Dans le Groupe A, vous jouerez contre l'Allemagne, l'Argentine et l'Australie. Comment jugez-vous vos adversaires ?
Nous allons commencé par deux champions du monde : l'Argentine puis trois jours plus tard l'Allemagne. Nous serons donc dans la position du petit poucet lors de ces deux matches. Pour la Tunisie, disputer ce tournoi ne sera pas un rêve, mais une réalité. Nous allons donc venir avec nos armes. Nous ne serons pas surpris car notre culture nous permet de savoir comment jouent nos adversaires. Certes la logique voudrait que l'Argentine et l'Allemagne nous battent, mais sait-on jamais. Pour pouvoir juger un match, il faut l'avoir joué.
On a vu une belle équipe tunisienne U-23 lors des Jeux Olympiques d'Athènes 2004. Que pensez-vous de cette génération ?
Aux JO, il ne faut pas oublier que la Tunisie était de le même groupe que l'Argentine dont l'objectif était clairement de l'emporter. Nous n'avons pas les mêmes moyens qu'un pays comme celui-ci mais nous faisons ce que nous pouvons. J'ai été très satisfait de la performance de cette génération à Athènes.
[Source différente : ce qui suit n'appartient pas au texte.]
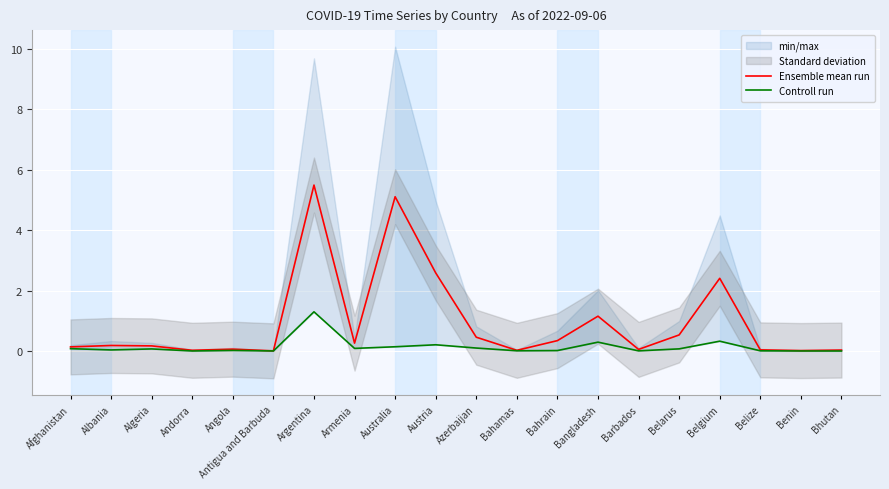

What position from the right is Antigua and Barbuda?

15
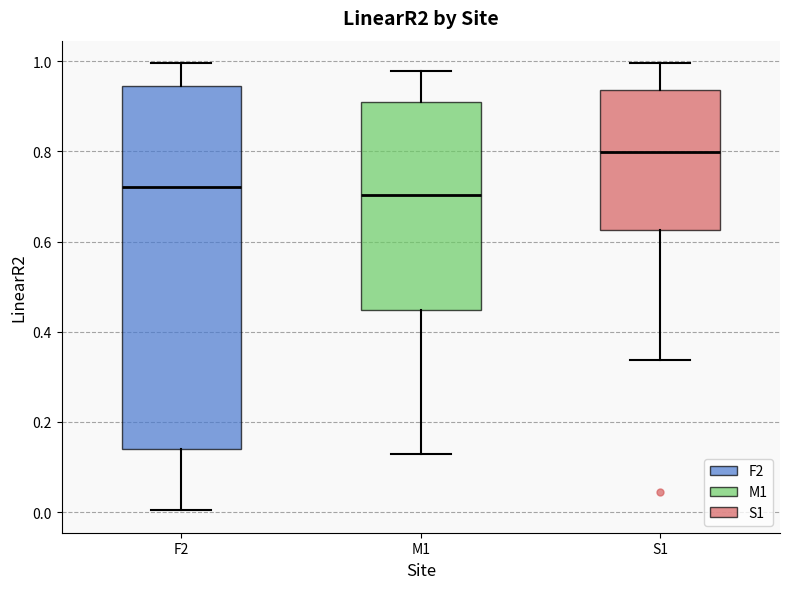

Comparing the boxes themselves (not the whiskers), which one is the tallest?

F2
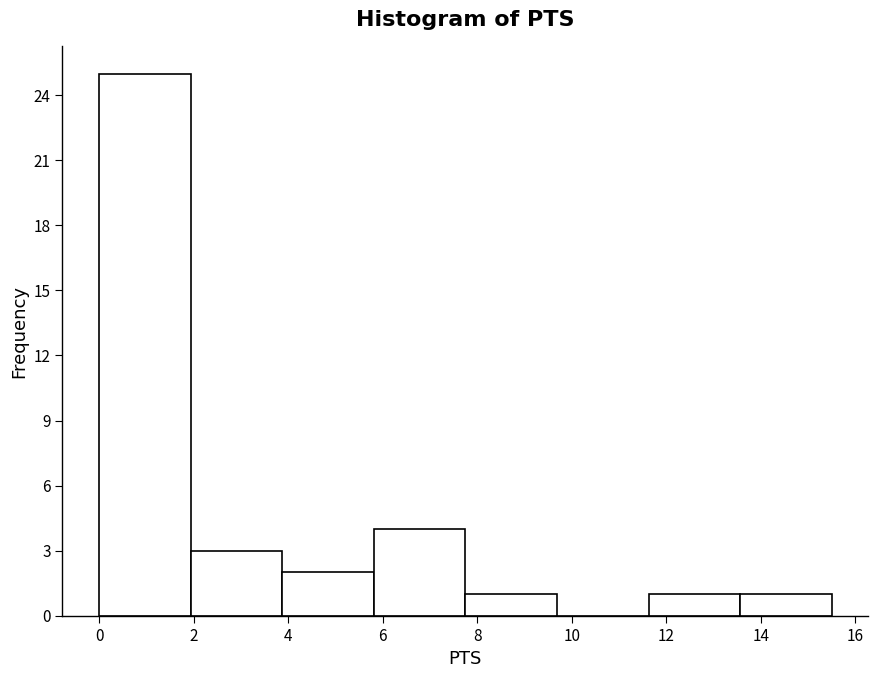

Over which range of the x-axis is the bar tallest?

0.0 to 2.0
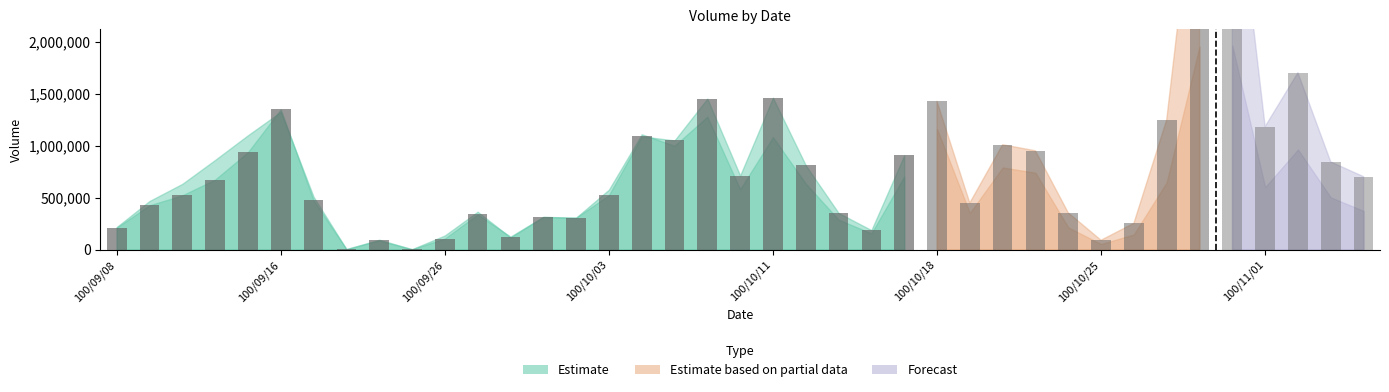

What is the total value across all series at 100/09/20?

11740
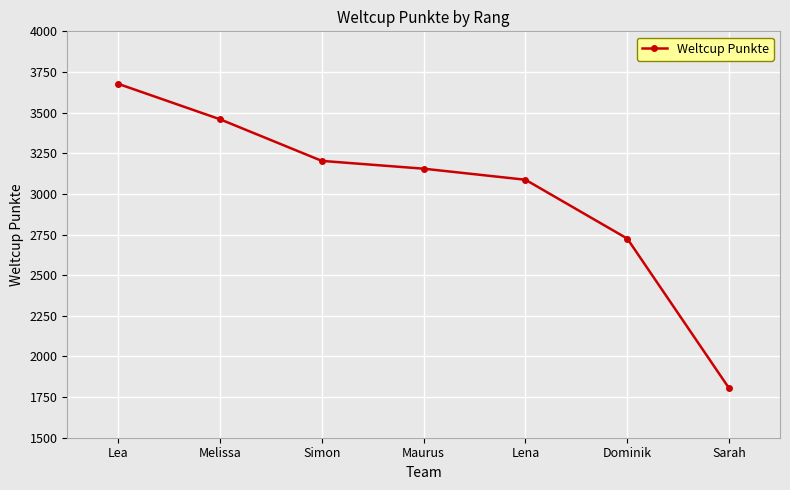

Is this an area chart (filled region under the line)?

No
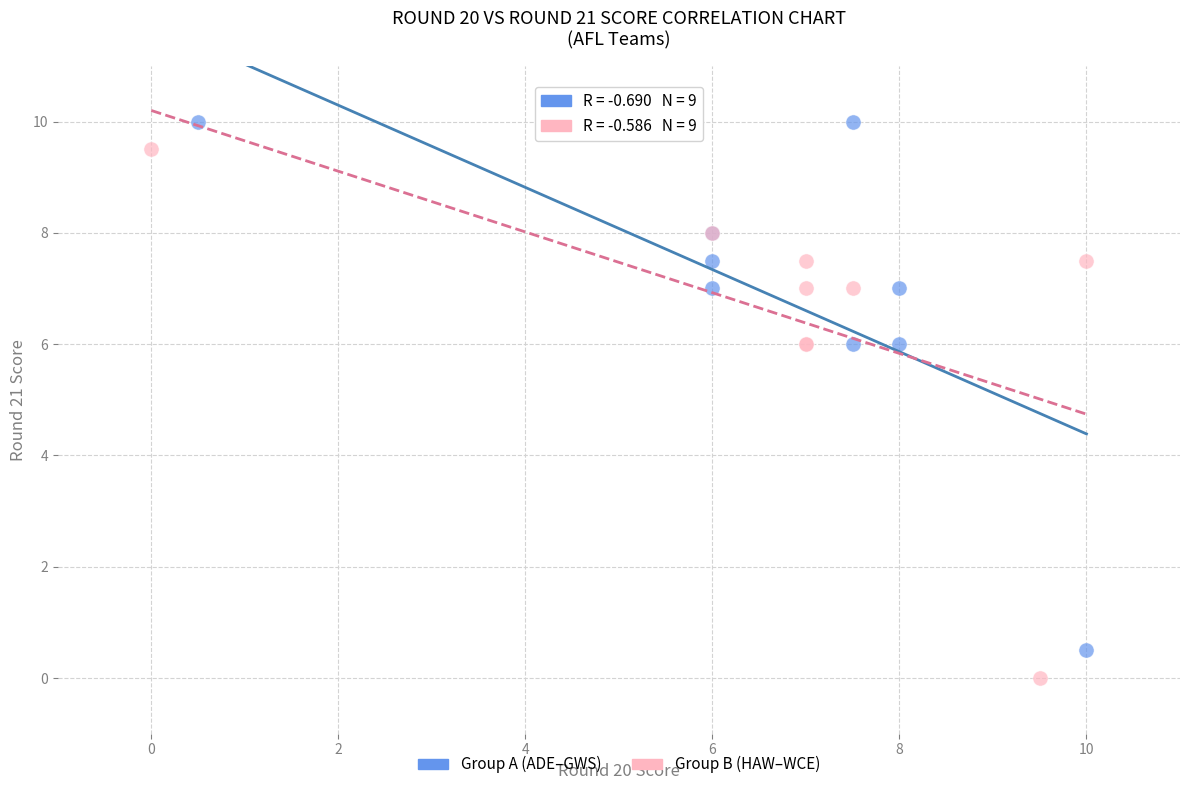

Which series reaches the minimum Y coordinate?

Group B (HAW–WCE)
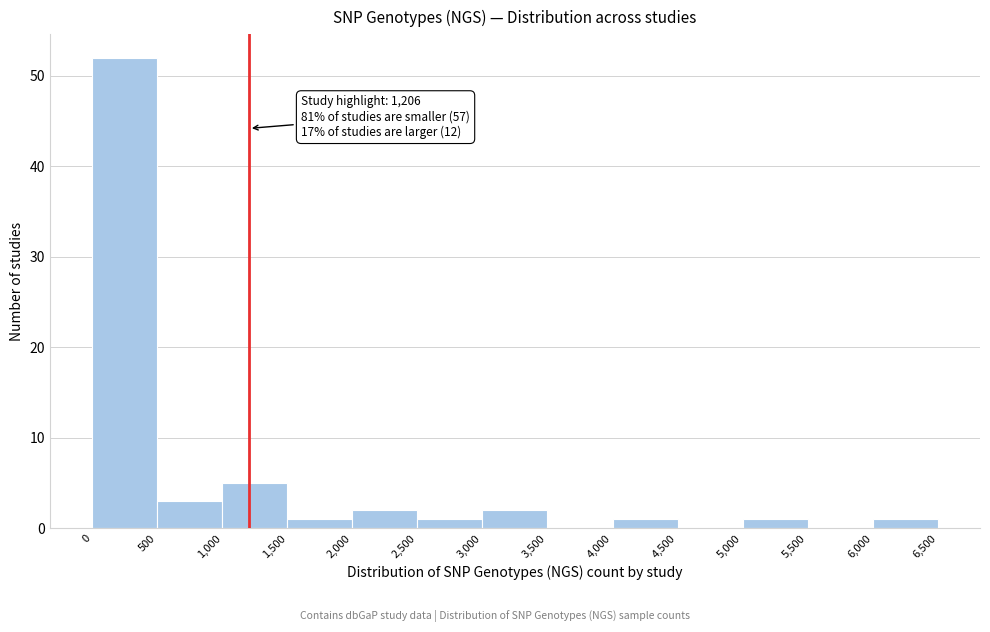

Over which range of the x-axis is the bar tallest?

0 to 500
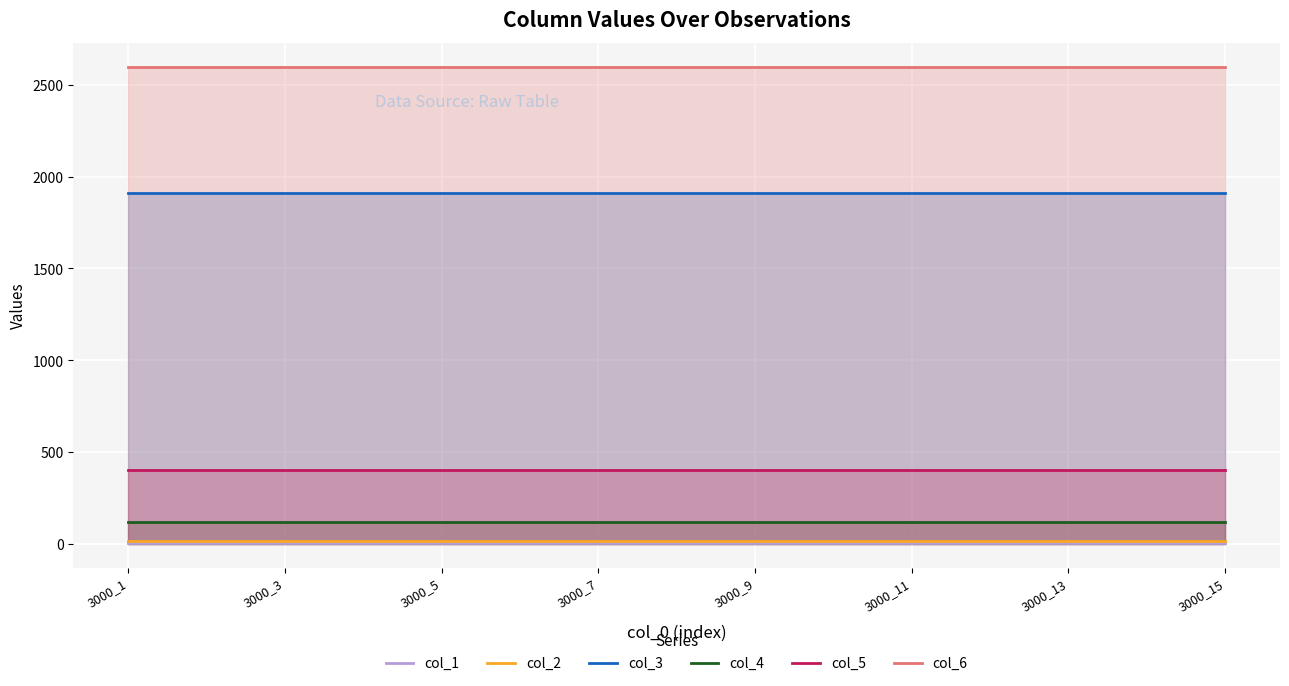

What is the average value of the col_6 series?

2600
Elle avait les moyens de passer le deuxième tour. Mais c'est toujours une chance de participer à tous ces grands rendez-vous internationaux. Il n'y a que comme cela que vous pouvez progresser.
Pensez-vous intégrer prochainement certains jeunes à votre sélection?
Nous jouerons un match d'éliminatoires quatre jours avant le début de la Coupe des Confédérations. Nous serons dans une certaine continué. C'est donc ma meilleure équipe qui jouera cette Coupe, avec effectivement peut-être quelques jeunes.